The Central Comprehensively Deepening Reforms Commission (), also translated as the Central Commission for Deepening Reform, is a policy formulation and implementation body set up under the Central Committee of the Chinese Communist Party (CCP) in charge of "Comprehensively Deepening Reforms". These reforms are intended to be even more far-reaching than the previous round of comprehensive Chinese economic reforms initiated by Deng Xiaoping.

The Commission's main task is to determine policy guidelines for reforming the economic, political, cultural, social, ethical and party-building systems in order to address long-term reform issues, as well as to guide reform-related bodies of the CCP at central and local level, and supervise the implementation of reform plans. According to observers, the group will have the ability to push policies past the bureaucracy and help General Secretary Xi Jinping consolidate his power over China's vast government apparatus, the State Council, usually the domain of the Premier.

The commission consists entirely of officials of at least "deputy national leader" rank in the official hierarchy. Most of the commission's members are also members of the Politburo of the CCP, a 25-member central decision-making body. Four of the seven members of the Politburo Standing Committee are also part of the group.

Role 
The commission has become the primary mechanism for top-level policymaking. Domestic structural issues are its policy focus. It deliberates on and approves strategic policies in this area, with the drafting and implementing of policies being delegated to either government ministries or local branches of the commission. These other bodies submit reports to the central commission. 

In practice, the Xi-chaired commission outranks state administration decision-making organs, including the National Development and Reform Commission and the State Council. Despite its powerful influence, the commission is a Party body and does not have the formal authority to make law.

### Required tasks
A. According to the reform commission passage, how many members of the Politburo Standing Committee also belong to the commission?
B. Reproduce the part of the reform commission passage that begins at the words "The Commission's main" and stops after the words "of the Premier.".
C. Take the reform commission passage further, picking up after its final sentence.
The items bear no relation to the reform commission passage.

Transcribed page contents:
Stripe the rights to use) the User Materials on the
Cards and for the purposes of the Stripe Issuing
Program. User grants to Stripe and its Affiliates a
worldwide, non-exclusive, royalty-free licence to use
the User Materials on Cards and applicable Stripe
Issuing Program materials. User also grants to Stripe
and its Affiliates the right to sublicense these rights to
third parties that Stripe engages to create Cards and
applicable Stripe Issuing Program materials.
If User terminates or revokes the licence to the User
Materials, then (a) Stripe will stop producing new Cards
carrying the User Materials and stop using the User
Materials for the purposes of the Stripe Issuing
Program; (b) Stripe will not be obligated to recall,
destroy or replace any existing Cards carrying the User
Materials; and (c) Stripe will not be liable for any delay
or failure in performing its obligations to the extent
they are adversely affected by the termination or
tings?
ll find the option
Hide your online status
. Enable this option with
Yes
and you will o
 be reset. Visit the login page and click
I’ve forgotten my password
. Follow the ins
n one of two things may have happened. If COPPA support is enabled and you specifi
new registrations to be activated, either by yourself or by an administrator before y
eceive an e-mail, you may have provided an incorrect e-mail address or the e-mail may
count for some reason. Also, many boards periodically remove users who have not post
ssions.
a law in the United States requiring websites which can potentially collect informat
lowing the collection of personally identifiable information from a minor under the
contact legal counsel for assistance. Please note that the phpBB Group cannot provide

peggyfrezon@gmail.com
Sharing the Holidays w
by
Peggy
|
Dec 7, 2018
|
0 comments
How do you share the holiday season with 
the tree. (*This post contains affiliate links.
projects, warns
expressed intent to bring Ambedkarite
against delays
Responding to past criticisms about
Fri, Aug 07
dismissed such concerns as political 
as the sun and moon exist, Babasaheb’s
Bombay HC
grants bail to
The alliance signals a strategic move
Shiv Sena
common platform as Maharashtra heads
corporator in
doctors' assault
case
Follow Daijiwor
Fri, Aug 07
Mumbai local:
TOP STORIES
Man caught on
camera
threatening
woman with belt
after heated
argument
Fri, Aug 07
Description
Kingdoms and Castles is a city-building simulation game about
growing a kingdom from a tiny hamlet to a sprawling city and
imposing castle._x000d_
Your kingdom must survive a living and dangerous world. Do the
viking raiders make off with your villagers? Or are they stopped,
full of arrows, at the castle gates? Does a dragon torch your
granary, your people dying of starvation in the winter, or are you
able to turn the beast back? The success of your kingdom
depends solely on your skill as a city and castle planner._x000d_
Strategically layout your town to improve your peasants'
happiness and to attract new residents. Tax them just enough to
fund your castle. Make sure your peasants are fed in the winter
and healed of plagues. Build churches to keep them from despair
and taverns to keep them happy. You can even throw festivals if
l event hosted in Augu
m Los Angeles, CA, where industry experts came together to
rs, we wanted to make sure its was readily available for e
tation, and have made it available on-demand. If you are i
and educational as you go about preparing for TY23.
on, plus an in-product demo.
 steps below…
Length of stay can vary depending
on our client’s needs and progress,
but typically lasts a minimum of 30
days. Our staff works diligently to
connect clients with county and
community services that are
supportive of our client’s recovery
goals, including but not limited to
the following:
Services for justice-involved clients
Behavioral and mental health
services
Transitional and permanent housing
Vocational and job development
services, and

### Answers for the tasks
A. Four of the seven members of the Politburo Standing Committee belong to the commission.

B.
The Commission's main task is to determine policy guidelines for reforming the economic, political, cultural, social, ethical and party-building systems in order to address long-term reform issues, as well as to guide reform-related bodies of the CCP at central and local level, and supervise the implementation of reform plans. According to observers, the group will have the ability to push policies past the bureaucracy and help General Secretary Xi Jinping consolidate his power over China's vast government apparatus, the State Council, usually the domain of the Premier.

C.
History 
The commission was originally established as the Central Leading Group for Comprehensively Deepening Reforms (). The decision to establish the group was announced at the 3rd Plenary Session of the 18th Central Committee in November 2013, which also approved a Decision of the CCP Central Committee on Comprehensively Deepening Reforms. On 30 December 2013, the Politburo announced that the group had been formed with Xi Jinping, the CCP's General Secretary and China's president, as its leader (zuzhang), and Li Keqiang, Liu Yunshan, and Zhang Gaoli as deputy leaders (fuzuzhang). 

In March 2018, the leading group is transformed to be the committee, which called the Central Comprehensively Deepening Reforms Commission.

From its first meeting in early 2014 through the end of 2021, the commission convened sixty-one times.

Organization
The implementation of the Leading Group's policy goals is delegated to six "special groups".

Economic system and ecological civilization reform group
Democracy and legal system reform special group
Cultural Reform Commission
Social system reform special group
Special Committee for the Reform of the Party Building System
Discipline inspection system reform special group

Membership

19th Committee
Leader
Xi Jinping (Politburo Standing Committee, Party General Secretary, State President)
Deputy Leaders
Li Keqiang (Politburo Standing Committee, Premier of the State Council)
Wang Huning (Politburo Standing Committee, First secretary of the Secretariat)
Han Zheng (Politburo Standing Committee, Vice Premier)
Membership
Not yet released publicly
Office of Deepening Reform
Wang Huning, director
Mu Hong, executive deputy chief of the General Office (deputy director of the National Development and Reform Commission, minister-level)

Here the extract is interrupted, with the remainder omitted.